The Dred Scott Case
Title | The Dred Scott Case PDF eBook |
Author | Roger Brooke Taney |
Publisher | Legare Street Press |
Pages | 0 |
Release | 2022-10-27 |
Genre | History |
ISBN | 9781017251265 |
The Washington University Libraries presents an online exhibit of documents regarding the Dred Scott case. American slave Dred Scott (1795?-1858) and his wife Harriet filed suit for their freedom in the Saint Louis Circuit Court in 1846. The U.S. Supreme Court decided in 1857 that the Scotts must remain slaves.
Dred
Title | Dred PDF eBook |
Author | Harriet Beecher Stowe |
Publisher | |
Pages | 532 |
Release | 1896 |
Genre | |
ISBN |
Dred, Anti-slavery tales and papers, and life in Florida after the war
Title | Dred, Anti-slavery tales and papers, and life in Florida after the war PDF eBook |
Author | Harriet Beecher Stowe |
Publisher | |
Pages | 510 |
Release | 1896 |
Genre | |
ISBN |
Bulletin ...
Title | Bulletin ... PDF eBook |
Author | Grand Rapids Public Library (Grand Rapids, Mich.) |
Publisher | |
Pages | 728 |
Release | 1909 |
Genre | |
ISBN |
The Inhuman Race
Title | The Inhuman Race PDF eBook |
Author | Leonard Cassuto |
Publisher | Columbia University Press |
Pages | 314 |
Release | 1997 |
Genre | African Americans in literature |
ISBN | 0231103379 |
In revealing the source of the ideology of whiteness in the imagination, Cassuto turns to images of blackness in American literature and culture from 1622 to 1865, examining such texts as Swallow Barn, Uncle Tom's Cabin, Typee, and Moby Dick.

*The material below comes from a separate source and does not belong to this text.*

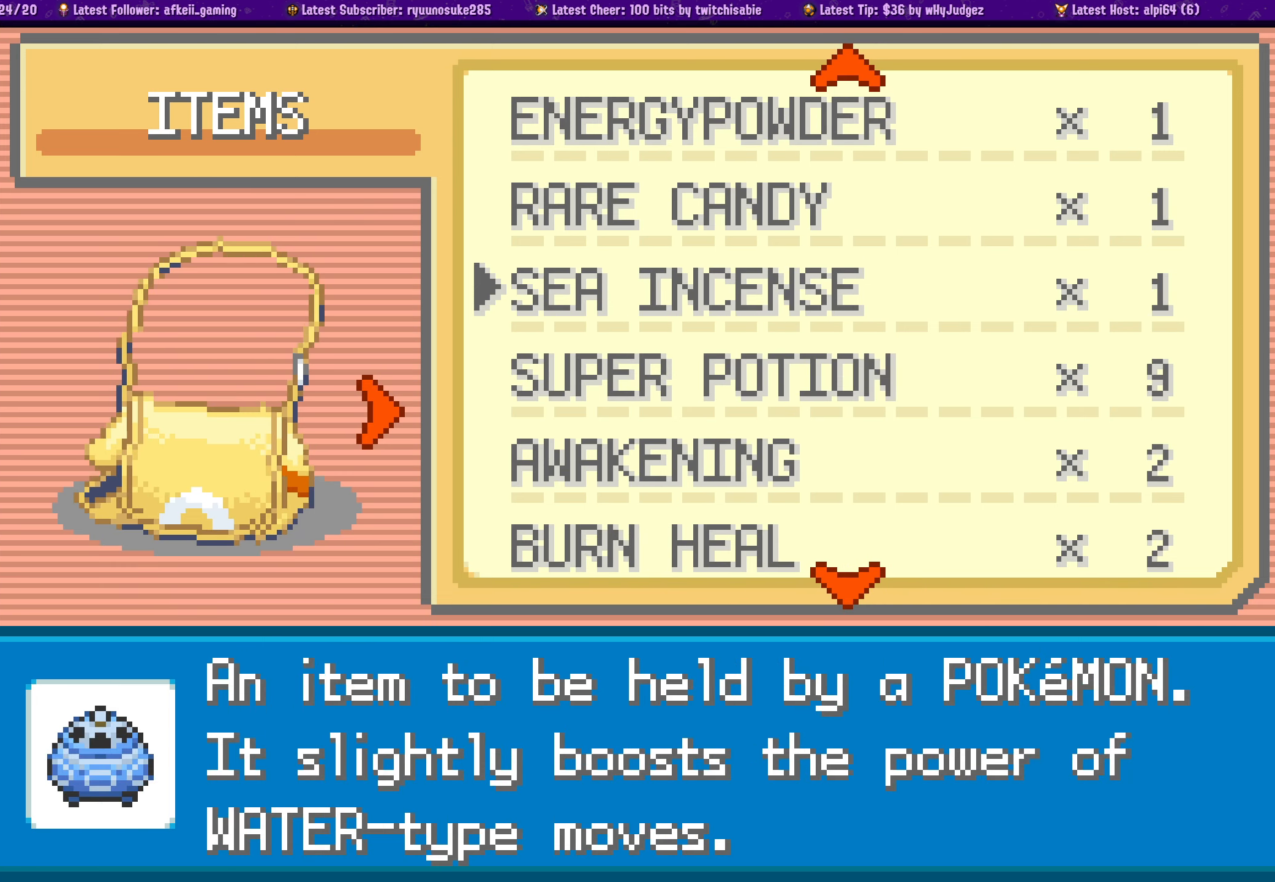
{"dt_ms": 500, "buttons": ["DPAD_UP"], "left_stick": "center", "right_stick": "center", "events": [[17, "DPAD_UP", "down"], [117, "DPAD_UP", "up"], [184, "DPAD_UP", "down"], [284, "DPAD_UP", "up"], [500, "DPAD_UP", "down"]]}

Dred. Anti-slavery tales and papers. Life in Florida after the war
Title | Dred. Anti-slavery tales and papers. Life in Florida after the war PDF eBook |
Author | Harriet Beecher Stowe |
Publisher | |
Pages | 510 |
Release | 1896 |
Genre | |
ISBN |
Understanding 19th-Century Slave Narratives
Title | Understanding 19th-Century Slave Narratives PDF eBook |
Author | Sterling Lecater Bland Jr. |
Publisher | Bloomsbury Publishing USA |
Pages | 328 |
Release | 2016-06-13 |
Genre | Social Science |
ISBN | 144084464X |
African American slave narratives of the 19th century recorded the grim realities of the antebellum South; they also provide the foundation for this compelling and revealing work on African American history and experiences. Naturally, it is not possible to really know what being a slave during the antebellum period in America was like without living the experience. But students CAN get eye-opening insight into what it was like through the gripping stories of bravery, courage, persistence, and resiliency in this collection of annotated slave narratives from the period. Each of the collected narratives includes an introduction that provides readers with key historical context on the particular life examined. Moreover, each narrative is accompanied by annotations that broaden the reader's comprehension of that primary document. The primary source documents in this volume tell enthralling stories, such as how slave woman Ellen Craft utilized her particularly pale complexion to pose as a free white man overseeing his slaves to free herself and her husband, and how Henry Brown successfully shipped himself to freedom in a box measuring scarcely 3 feet by two feet by six inches deep—despite being more than six feet tall.